== Stored data entries ==
• • • • • • •

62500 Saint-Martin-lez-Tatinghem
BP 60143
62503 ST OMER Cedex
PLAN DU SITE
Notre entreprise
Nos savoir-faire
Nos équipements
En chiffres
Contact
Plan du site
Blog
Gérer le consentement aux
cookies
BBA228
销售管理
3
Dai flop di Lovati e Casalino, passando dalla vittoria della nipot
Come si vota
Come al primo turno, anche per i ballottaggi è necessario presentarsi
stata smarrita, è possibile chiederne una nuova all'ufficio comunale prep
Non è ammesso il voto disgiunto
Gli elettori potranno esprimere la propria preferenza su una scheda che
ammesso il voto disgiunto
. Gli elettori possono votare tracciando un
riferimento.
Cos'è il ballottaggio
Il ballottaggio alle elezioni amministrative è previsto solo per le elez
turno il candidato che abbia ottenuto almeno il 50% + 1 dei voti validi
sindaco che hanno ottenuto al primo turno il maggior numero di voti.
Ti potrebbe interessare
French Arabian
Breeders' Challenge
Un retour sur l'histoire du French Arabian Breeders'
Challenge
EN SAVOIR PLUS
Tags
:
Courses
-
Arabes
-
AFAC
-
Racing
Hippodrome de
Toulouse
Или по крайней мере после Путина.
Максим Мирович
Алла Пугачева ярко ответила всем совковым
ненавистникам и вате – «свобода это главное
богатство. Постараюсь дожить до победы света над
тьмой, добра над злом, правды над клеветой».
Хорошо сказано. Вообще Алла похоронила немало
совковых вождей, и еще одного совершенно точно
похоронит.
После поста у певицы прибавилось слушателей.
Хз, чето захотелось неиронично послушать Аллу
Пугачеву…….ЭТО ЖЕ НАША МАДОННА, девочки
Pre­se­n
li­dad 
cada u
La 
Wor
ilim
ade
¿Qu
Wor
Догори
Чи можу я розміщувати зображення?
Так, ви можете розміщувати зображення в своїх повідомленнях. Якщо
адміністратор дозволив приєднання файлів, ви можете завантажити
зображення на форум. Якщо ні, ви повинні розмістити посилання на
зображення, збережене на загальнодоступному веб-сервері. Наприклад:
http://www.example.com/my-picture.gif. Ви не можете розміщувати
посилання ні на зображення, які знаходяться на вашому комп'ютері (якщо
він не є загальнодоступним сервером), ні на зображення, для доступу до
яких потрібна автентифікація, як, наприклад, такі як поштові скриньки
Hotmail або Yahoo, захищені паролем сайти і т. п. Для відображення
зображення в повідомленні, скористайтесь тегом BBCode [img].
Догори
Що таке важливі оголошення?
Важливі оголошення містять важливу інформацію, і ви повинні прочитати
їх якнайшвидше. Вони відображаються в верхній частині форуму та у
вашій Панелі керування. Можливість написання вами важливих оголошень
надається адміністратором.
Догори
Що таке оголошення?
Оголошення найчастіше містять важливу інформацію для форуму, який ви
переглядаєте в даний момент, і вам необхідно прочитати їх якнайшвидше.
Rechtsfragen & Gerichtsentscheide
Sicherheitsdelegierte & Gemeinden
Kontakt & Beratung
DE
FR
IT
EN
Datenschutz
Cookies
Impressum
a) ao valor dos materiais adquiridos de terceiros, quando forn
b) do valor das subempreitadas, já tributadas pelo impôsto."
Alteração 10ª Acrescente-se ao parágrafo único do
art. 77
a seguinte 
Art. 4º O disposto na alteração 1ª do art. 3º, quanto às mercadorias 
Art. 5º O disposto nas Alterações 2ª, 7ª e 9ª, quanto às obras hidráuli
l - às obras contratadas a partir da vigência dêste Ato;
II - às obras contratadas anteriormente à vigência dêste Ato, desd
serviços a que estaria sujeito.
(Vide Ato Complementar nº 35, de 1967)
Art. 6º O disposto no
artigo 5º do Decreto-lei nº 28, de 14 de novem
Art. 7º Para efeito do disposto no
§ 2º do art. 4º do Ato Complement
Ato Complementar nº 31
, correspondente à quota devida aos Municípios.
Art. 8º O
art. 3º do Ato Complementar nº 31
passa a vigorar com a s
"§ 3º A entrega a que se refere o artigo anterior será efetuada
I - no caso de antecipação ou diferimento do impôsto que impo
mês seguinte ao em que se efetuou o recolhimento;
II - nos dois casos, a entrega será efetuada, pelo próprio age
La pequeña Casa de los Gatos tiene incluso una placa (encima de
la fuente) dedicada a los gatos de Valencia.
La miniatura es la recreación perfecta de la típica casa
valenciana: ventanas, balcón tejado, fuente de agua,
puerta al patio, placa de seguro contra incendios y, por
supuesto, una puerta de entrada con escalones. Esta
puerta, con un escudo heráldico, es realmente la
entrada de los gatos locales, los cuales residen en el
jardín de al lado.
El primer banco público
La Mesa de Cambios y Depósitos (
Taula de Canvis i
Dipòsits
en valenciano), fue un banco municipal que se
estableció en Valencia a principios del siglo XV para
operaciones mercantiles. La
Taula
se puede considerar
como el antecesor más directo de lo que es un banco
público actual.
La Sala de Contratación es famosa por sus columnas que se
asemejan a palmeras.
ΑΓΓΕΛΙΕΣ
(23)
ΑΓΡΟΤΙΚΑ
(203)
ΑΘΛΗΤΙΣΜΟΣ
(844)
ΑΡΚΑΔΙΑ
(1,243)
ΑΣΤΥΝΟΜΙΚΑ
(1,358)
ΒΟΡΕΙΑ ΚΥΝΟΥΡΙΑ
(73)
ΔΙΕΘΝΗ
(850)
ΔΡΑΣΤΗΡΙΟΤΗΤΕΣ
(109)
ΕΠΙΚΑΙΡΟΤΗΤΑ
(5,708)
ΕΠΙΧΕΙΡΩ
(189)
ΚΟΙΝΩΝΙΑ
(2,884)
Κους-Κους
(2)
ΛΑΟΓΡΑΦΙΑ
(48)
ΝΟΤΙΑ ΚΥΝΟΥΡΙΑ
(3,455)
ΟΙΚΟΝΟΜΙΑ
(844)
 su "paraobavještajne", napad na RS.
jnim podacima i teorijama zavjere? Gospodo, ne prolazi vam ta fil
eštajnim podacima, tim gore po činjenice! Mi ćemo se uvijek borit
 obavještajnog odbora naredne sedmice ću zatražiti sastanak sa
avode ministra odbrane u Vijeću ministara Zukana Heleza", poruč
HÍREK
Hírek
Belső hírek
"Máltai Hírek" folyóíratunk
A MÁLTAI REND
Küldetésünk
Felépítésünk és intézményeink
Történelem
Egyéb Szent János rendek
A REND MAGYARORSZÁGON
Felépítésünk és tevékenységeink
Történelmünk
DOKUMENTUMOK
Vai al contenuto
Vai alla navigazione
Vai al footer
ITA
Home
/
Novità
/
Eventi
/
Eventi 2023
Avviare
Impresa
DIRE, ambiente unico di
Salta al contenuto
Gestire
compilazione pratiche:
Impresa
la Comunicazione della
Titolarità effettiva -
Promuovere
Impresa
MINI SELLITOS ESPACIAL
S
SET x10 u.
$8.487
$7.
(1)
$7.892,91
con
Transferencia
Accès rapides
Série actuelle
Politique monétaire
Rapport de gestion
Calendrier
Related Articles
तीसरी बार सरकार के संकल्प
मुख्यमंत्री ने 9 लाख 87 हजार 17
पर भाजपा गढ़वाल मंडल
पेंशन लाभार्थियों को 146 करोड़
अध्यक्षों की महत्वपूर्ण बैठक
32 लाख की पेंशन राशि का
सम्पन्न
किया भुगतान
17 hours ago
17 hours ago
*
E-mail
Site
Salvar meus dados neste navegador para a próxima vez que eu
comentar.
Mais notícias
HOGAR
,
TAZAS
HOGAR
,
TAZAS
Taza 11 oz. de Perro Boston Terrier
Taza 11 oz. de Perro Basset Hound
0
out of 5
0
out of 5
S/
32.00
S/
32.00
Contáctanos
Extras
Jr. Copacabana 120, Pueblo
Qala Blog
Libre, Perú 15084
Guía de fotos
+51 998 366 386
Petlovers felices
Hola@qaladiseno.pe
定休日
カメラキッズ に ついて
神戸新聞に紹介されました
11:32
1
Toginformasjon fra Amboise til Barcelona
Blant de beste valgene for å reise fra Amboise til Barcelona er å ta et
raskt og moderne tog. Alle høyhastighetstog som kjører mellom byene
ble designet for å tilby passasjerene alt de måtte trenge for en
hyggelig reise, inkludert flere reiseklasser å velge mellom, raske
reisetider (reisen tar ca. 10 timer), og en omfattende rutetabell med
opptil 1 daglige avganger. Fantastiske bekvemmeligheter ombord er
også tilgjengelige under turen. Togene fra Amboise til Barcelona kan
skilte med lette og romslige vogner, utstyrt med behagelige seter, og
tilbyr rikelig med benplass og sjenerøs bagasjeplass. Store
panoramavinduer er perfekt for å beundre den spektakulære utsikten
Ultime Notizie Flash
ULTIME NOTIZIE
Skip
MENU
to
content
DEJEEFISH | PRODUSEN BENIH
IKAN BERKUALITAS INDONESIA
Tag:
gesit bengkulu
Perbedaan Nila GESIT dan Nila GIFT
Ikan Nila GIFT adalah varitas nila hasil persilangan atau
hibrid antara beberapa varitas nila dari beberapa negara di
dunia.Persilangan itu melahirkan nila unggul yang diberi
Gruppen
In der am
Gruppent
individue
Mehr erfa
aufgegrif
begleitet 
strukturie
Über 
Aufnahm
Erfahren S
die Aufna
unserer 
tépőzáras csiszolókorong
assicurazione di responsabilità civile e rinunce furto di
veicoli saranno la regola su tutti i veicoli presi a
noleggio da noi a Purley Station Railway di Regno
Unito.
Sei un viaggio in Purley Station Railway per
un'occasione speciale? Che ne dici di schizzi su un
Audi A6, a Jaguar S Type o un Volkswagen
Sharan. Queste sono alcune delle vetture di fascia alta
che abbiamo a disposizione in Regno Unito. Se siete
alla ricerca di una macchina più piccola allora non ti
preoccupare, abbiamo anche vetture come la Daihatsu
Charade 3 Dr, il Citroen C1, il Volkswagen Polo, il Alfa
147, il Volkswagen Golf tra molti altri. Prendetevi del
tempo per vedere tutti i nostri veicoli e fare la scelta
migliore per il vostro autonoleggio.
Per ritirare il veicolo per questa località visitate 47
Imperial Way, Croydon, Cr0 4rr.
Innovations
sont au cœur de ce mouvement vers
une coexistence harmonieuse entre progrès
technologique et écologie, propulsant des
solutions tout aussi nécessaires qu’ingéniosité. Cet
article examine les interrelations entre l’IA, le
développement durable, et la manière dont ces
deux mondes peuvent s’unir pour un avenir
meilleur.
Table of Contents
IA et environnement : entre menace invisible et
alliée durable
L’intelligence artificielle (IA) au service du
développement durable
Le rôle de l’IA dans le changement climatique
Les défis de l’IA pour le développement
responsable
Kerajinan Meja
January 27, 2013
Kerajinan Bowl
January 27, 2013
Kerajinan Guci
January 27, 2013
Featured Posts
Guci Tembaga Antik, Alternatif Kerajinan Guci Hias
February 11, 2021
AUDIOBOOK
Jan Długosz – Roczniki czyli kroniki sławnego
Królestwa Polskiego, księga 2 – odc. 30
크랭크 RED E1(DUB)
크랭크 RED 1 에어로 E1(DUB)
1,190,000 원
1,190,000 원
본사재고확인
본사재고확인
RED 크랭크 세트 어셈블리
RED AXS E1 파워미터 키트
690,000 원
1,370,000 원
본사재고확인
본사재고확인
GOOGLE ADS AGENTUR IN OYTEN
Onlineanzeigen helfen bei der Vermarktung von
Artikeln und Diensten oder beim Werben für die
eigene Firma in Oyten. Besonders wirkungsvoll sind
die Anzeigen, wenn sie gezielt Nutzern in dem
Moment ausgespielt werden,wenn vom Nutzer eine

• • • • • • •

== PROBLEM DETAILS ==
Using the entries shown above, reproduce verbatim the lines from the line bearing "神戸新聞に紹介されました" to the line bearing "tilbyr rikelig med", inclusive.

== RESPONSE BOX ==
神戸新聞に紹介されました
11:32
1
Toginformasjon fra Amboise til Barcelona
Blant de beste valgene for å reise fra Amboise til Barcelona er å ta et
raskt og moderne tog. Alle høyhastighetstog som kjører mellom byene
ble designet for å tilby passasjerene alt de måtte trenge for en
hyggelig reise, inkludert flere reiseklasser å velge mellom, raske
reisetider (reisen tar ca. 10 timer), og en omfattende rutetabell med
opptil 1 daglige avganger. Fantastiske bekvemmeligheter ombord er
også tilgjengelige under turen. Togene fra Amboise til Barcelona kan
skilte med lette og romslige vogner, utstyrt med behagelige seter, og
tilbyr rikelig med benplass og sjenerøs bagasjeplass. Store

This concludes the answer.